King Solomon was also a preacher – for he used his great wisdom, social experiments, and findings in philosophy to teach his people knowledge (Eccl 12:9-11). He considered his collection of proverbs a great achievement. He made the project a priority, identified the best proverbs, and put them in order. He used only the best words and limited them to absolute truth that God approved. He chose the 500 or so proverbs in the book of Proverbs from the 3,000 he wrote and others he found (Pr 30:1; 31:1; I Kgs 4:32).
It requires effort to learn wisdom from proverbs. They are unlike the sound bites of politicians, the anecdotes used in most pulpits, the juvenile and sensational words of the media, and the dumbed-down wording of school textbooks. Proverbs are dark sayings: they are riddles (John 16:25,29). Their lesson is obscure. They must be interpreted and applied, or you will miss the lesson buried under the surface of the pithy saying. The mother lode of wisdom is waiting for those who will diligently mine Solomon’s proverbs.

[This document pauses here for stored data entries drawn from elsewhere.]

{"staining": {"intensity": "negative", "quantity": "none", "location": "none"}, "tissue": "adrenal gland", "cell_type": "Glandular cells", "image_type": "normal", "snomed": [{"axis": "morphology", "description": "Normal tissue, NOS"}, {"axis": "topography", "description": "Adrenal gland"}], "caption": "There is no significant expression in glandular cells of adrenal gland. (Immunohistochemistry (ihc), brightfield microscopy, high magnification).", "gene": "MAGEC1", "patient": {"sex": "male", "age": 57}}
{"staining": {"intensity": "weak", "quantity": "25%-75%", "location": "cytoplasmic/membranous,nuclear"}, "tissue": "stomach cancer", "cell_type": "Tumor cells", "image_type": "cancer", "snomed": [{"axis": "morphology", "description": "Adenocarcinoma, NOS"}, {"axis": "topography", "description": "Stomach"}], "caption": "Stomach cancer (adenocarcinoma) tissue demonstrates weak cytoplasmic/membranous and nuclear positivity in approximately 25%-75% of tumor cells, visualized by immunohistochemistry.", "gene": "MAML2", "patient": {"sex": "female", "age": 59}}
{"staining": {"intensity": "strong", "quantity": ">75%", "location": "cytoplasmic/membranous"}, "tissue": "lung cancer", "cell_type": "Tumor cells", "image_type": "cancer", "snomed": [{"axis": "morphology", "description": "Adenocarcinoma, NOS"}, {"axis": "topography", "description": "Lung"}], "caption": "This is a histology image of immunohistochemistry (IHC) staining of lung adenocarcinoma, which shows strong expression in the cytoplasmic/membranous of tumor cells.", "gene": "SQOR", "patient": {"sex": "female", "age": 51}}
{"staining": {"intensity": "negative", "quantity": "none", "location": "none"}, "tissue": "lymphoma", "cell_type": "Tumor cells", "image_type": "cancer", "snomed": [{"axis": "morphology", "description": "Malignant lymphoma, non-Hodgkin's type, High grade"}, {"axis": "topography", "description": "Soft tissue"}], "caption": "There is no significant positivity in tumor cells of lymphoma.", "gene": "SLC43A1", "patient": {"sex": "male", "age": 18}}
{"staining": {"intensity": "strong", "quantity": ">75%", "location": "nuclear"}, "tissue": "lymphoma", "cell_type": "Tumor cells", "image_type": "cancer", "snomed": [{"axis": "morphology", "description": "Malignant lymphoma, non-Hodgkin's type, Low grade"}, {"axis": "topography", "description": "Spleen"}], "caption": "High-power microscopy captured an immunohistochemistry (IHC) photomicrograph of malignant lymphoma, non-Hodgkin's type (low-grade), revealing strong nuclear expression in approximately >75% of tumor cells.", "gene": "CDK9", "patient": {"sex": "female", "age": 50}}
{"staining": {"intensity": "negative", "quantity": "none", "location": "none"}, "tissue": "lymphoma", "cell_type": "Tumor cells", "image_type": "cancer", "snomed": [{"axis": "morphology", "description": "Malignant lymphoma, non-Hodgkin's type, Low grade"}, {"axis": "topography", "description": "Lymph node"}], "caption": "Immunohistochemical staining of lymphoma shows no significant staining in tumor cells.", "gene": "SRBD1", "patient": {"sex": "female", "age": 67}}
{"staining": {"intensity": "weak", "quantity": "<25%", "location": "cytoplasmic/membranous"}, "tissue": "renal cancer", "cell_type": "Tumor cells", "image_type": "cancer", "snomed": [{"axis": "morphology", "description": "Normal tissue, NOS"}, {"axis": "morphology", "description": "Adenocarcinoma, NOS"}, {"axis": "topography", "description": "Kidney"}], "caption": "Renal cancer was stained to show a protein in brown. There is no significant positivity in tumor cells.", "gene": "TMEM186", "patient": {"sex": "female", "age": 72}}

You were born with several handicaps, which you must overcome with God’s help. All men are born with depraved hearts that lie to them (Pr 14:12; 28:26; Jer 17:9). All the learning the world offers is vanity (Is 8:20; I Cor 1:19-20; 3:19-20; I Tim 6:20-21). There are few teachers of wisdom left (Amos 8:11-12; II Tim 3:6-7; 4:3-4). And you were born in a lazy and impatient generation. Instead of McGuffey’s Eclectic Readers, you were trained by Dick and Jane and Dr. Seuss! Proverbs are extra difficult for the MTV generation, many of whom were taught the sight method of reading and/or Ebonics.
Instead of resenting the difficulty of proverbs, rejoice at finding the great spoil of secret wisdom hid among the words (Pr 2:4-5; Ps 119:162). Instead of grieving over the effort required, get excited about the intellectual challenge and soul benefit of figuring them out and applying them to your life (Job 23:12; Ps 119:96,104,111). Since they are difficult, most others will never learn the wisdom to compete with you. Grab the opportunity!
These are the words of God. These are the words of the wisest King and philosopher that ever lived. These proverbs will save you from trouble in your life. These proverbs will bring happiness and success. These proverbs will teach you wisdom – the power of right judgment in all situations you will face. These proverbs will give you the knowledge of why things happen to others as they do. You will have understanding over other men. You will be able to teach truth and wisdom to others (Pr 11:30; 22:17-21).
Why did God inspire dark sayings that are hard to understand? Because success, truth, and wisdom are not rights. They are privileges by God’s grace for those humble enough to study them diligently (Pr 1:7; 2:1-9). Wisdom mocks those who are not fervently earnest (Pr 1:24-33; 8:36). But wisdom offers herself freely to the passionate (Pr 8:17).
Jesus often spoke in parables, which are merely lengthy proverbs. Why? To confuse the majority of his hearers, who did not deserve the truth (Matt 13:10-17). If you neglect His opportunities to learn truth and gain wisdom, the glorious God of heaven has promised to take from you even the little understanding you think you have (Luke 8:18; Is 66:4).
You have been warned. You should read a proverb a day and diligently try to understand it. Wisdom is freely offered (Pr 8:1-11; 9:1-12). And wisdom should be the principal goal of your life (Pr 4:5-9). Dedicate yourself to obtaining God’s wisdom (Pr 18:1-2). Love and learn these dark sayings that provide great value and pleasure (Ps 19:7-11).